Tugas yang dikerjakan: Apakah pernyataan berikut sesuai dengan kutipan tentang gedung tua khas Tionghua? (a) Gedung yang sudah dihancurkan masih bisa diperbaiki. (b) Lahan di TMII yang disebut luasnya 4,5 hektar. (c) Penulis mengajak agar kesalahan orang di masa lalu dilupakan. Jawab ya atau tidak untuk tiap pernyataan dan kutip persis kata-kata kutipan yang menentukannya.

***** Kutipan

Sent from my BlackBerry®
powered by Sinyal Kuat INDOSAT

-Original Message-
From: Ophoeng opho...@yahoo.com
Date: Tue, 02 Feb 2010 11:06:07 
To: budaya_tionghua@yahoogroups.com
Subject: [budaya_tionghua] Re: AYO SUMBANG ANJUNGAN BUDAYA TIONGHOA.  Boen Bio 
  Li Thang  GUS DUR

Bung Sugiri, Bung Tjandra G., Bung Zhoufy, Bung Dr. Irawan, Bung David K, Bung 
Dipo, Bung Ardian C., Bung Agoeng, Bung Kawaii, Bung Sumamihardja, Bung Utama, 
Bung Andre Harto, Bung Bebek Ceper, Bung Rio Bembo, Bung Eddy Witanto, Bung 
Rico, dan TTM semuah,

Hai, apakabar? Sudah makan?

Membicarakan penyesalan kita atas hancurnya gedung-gedung tua khas Tionghua 
yang asli, kayaknya sih tiada akan ada habisnya, dan akan terus berlanjut - 
sebab gedung-gedung tua di mana-mana sekarang pada menunggu nasib yang hampir 
sama, sementara kita di sini masih berkutat berdiskusi ttg itu. Dan kayaknya 
sih gedung-gedung yang sudah dihancurkan itu pun tidak bisa diperbaiki lagi - 
apa boleh buat, suka tak suka, sudah kejadian sih, jeh! 

Mungkinkah ada baiknya kalau kita melihat ke depannya bagaimana?

Mestinya kita semua berkeinginan supaya ada tindakan dari pemerintah, dan 
bantuan sekecil apapun dari kita, supaya ke depannya tidak ada lagi 
gedung-gedung tua khas Tionghua yang dihancurkan. Sementara menunggu upaya kita 
berhasil mengetuk tindakan nyata dari pemerintah, mungkin ada baiknya kita 
mulai dengan satu langkah kecil dulu saja. 

Kata Confusius: Journey of a thousand miles, begins with but a single step.

Yang sudah hancur, walau kita tidak suka sama sekali, apa boleh buat, tidak 
bisa di-rewind dan kembali utuh. Rasanya kita bisa setuju bahwa kita boleh 
memaafkan kesalahan orang di masa lalu, walau kita mungkin tidak boleh 
melupakan kesalahannya, supaya kelak tidak terulang kejadian yang sama.

Seperti halnya orang bersalah mesti ada hukuman, ada penebusan atas 
kesalahannya, mungkin penyediaan lahan di TMII seluas 4,5 hektar itu bisalah 
dianggap sebagai 'penebusan' - walau tentu saja nilainya tidak sebanding dengan 
pemusnahan rumah tua kuno dulu. Bukankah nenek (atau kakek?) moyang kita juga 
mengajarkan untuk berbesar hati, membuka hati dan membuka pintu maaf, walau 
mungkin tidak dimintakan. Di adat tradisi kita, kayaknya ada istilah 'memberi 
muka' - memberi maaf tanpa dimintakan, rasanya ini suatu tindakan memberi muka 
yang butuh kebesaran hati dan jiwa juga.

**********
***** Informasi yang diberikan

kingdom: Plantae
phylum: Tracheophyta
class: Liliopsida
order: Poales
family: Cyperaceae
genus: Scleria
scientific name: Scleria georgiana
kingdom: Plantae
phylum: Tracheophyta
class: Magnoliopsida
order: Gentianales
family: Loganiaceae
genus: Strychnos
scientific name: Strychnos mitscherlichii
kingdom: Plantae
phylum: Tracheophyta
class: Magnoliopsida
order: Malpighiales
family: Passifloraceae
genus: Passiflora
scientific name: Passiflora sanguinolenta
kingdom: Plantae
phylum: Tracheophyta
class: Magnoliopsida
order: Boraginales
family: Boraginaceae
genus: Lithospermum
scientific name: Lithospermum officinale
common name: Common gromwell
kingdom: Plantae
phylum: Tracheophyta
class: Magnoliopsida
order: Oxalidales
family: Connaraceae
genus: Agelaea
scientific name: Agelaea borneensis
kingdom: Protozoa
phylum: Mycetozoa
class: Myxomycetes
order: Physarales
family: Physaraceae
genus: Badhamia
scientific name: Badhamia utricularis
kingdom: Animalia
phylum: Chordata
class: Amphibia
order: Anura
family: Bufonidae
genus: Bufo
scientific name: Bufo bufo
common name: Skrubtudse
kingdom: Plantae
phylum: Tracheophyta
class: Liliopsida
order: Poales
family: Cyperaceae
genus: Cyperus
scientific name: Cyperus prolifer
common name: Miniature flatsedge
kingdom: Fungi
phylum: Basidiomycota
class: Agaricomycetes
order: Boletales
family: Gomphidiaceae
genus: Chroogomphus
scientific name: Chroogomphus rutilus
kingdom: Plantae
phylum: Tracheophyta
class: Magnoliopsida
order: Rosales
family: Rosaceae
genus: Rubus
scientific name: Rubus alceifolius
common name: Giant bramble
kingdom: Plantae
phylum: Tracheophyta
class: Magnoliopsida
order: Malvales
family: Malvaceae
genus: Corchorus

**********

Hasil latihan ini:
(a) Tidak: "gedung-gedung yang sudah dihancurkan itu pun tidak bisa diperbaiki lagi"
(b) Ya: "penyediaan lahan di TMII seluas 4,5 hektar"
(c) Tidak: "walau kita mungkin tidak boleh melupakan kesalahannya"